#60 Heimkehr!

Am letzten Tag unserer Segelreise klingelt mein Wecker morgens um 5:00 Uhr. Ich schäle mich aus der warmen, kuschligen Bettdecke und stecke den Kopf aus dem Niedergang. Die morgendliche Seeluft weht mir um die Nase. Die Sterne funkeln noch hoch oben über mir, und die ein oder andere Möwe meldet sich zu Wort. Sprichwörtlich wie im Schlaf finden meine Hände ihre eingeübte, erste Aufgabe des Tages, wie jeden Morgen in den letzten fünf Monaten: Kaffee kochen auf Ilvy’s Spirituskocher. Kaum faucht die kleine, blaue Flamme los, fängt es auch schon an zu sieden im Kessel. Ich lehne mich erstmal zurück, genieße die Wärme des Kochers und versuche einen klaren Gedanken zu fassen. Nächster Schritt: Toni wecken. Eine heikle Aufgabe!

Doch es gelingt, und kurz darauf schiebt uns der dampfende Kaffee im Magen an Deck. Wir werfen die Leinen los um diesen letzten Törn anzutreten. Dramatisch genug, denken wir uns, doch der Himmel möchte auch seinen Anteil dazu beisteuern. Vor Sonnenaufgang sind wir schon in der Ansteuerungsrinne von Marstal, und setzen Kurs auf 204°: Kiel.

Das Segeln heute wird nochmal unspektakulär und schön! Wir sind extra so früh losgefahren, da nachmittags der Wind auf Süd drehen und abflauen soll. Aber erstmal geht es richtig gut voran, und die Klippen von Ærø werden bald hinter uns immer kleiner bevor sie im Dunst verschwinden.
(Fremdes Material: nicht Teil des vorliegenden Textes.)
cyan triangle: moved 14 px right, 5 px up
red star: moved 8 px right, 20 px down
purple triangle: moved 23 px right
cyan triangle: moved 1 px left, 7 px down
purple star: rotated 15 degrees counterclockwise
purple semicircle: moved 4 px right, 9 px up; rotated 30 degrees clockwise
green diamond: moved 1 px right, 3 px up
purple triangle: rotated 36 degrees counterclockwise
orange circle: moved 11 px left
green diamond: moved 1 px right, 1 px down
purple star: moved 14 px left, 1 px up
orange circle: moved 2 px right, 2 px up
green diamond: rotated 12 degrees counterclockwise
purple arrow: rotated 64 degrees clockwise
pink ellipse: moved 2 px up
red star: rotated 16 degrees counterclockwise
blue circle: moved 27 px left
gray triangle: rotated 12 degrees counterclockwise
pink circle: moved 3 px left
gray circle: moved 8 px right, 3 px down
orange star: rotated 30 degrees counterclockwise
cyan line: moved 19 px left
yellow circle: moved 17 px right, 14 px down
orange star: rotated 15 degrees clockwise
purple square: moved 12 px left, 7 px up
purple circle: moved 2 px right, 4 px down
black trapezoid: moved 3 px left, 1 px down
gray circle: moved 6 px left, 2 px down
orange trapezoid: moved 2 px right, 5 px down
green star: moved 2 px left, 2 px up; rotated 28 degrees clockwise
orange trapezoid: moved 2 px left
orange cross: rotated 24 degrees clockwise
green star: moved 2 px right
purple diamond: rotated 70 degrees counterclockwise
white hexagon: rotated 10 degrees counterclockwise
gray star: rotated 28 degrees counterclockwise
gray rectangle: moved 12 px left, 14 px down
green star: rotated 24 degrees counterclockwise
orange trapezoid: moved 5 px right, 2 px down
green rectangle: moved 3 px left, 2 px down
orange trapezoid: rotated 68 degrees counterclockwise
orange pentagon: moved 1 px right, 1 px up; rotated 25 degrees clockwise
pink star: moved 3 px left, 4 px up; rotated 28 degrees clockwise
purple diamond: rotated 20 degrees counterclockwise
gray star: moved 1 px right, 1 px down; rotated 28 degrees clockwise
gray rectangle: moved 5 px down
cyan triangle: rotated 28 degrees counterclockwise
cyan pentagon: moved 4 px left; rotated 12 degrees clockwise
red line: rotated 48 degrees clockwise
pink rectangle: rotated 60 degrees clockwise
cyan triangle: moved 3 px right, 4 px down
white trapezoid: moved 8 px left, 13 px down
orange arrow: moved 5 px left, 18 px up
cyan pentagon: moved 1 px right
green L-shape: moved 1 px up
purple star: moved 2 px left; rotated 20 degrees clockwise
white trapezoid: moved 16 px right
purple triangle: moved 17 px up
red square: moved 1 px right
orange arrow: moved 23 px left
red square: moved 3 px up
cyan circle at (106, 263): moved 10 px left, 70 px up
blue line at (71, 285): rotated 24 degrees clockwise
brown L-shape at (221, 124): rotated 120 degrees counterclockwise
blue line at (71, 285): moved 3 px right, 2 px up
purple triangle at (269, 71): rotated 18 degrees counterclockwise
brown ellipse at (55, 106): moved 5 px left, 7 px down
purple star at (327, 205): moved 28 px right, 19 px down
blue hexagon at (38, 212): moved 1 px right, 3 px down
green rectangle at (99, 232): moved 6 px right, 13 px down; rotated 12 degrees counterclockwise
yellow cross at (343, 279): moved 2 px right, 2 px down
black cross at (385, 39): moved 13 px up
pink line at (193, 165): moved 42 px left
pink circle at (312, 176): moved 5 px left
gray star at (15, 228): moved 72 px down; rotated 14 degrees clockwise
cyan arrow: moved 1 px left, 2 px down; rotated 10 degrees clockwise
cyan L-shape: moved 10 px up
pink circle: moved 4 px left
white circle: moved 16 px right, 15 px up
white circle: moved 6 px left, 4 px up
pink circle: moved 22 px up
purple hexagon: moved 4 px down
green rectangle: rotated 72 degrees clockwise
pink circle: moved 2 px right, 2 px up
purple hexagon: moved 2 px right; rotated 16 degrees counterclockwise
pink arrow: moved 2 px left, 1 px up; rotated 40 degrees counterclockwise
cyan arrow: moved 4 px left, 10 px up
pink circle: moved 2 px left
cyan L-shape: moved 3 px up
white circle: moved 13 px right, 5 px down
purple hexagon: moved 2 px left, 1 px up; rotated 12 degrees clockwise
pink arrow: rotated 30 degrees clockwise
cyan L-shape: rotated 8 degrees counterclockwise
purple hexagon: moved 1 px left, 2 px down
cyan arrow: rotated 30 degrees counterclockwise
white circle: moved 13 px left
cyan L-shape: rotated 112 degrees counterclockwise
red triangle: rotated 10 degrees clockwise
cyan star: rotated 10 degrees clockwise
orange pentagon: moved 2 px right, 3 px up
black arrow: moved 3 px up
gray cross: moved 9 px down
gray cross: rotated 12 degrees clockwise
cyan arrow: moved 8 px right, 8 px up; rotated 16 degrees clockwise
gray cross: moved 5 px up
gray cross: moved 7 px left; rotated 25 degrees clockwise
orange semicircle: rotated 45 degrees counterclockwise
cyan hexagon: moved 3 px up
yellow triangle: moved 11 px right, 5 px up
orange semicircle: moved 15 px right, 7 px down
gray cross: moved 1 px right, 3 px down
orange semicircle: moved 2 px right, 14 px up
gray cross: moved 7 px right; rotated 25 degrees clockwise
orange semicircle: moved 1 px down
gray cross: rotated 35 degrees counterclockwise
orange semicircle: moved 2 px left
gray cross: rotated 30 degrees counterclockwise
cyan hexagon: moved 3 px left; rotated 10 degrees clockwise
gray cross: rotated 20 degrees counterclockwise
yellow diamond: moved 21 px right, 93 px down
Es dauert gar nicht so lange, und schon sehen wir den Kieler Leuchtturm. Was für ein Anblick! Wir sind ganz überwältigt. Jetzt kommen wir wirklich nach Hause.

Leider schläft kurz vor der Einfahrt in die Kieler Förde der Wind ein. Oh nein! Wir werfen kurzerhand den Motor an, um noch vor der Dunkelheit in unserem Hafen in Wellingdorf anzukommen.

Glücklicherweise frischt es kurze Zeit später wieder auf, nun jedoch als Gegenwind. Also Motor wieder aus und gegenan kreuzen. Das macht gar nichts, denn hier ist keine Welle mehr. Stattdessen viele schöne Segelboote, die es an diesem schönen Herbst-Sonntag nochmal raus aufs Wasser zieht.

gespottet!

Und oh, wer ist denn das? Da kommt ja die Pepita auf uns zugesegelt. Freudestrahlend winken uns Olli und Karina zu, und begrüßen uns zurück in der Heimat.

Wir segeln ein bisschen zusammen, und winken und winken und winken. Ach herrlich! 🙂

Und um noch eins drauf zu setzen, taucht ein Schweinswal keine 50 cm neben uns auf und schwimmt parallel zu Ilvy mit uns mit. Ganz knapp unter Wasser, und so nah dass wir ihn anfassen könnten wenn wir uns etwas aus dem Cockpit lehnen würden. Wahnsinn, sowas haben wir noch nie erlebt. Er dreht seinen Bauch nach oben, sodass wir seine helle Unterseite sehen können. Wow, und soooo krass nah. Einmal bin ich mir nicht sicher, ob er Ilvy’s Rumpf mit seiner Fluke tuschiert. Cool! Wahrscheinlich wollte er sich dieses gelbe Etwas da über seinem Kopf mal genauer anschauen.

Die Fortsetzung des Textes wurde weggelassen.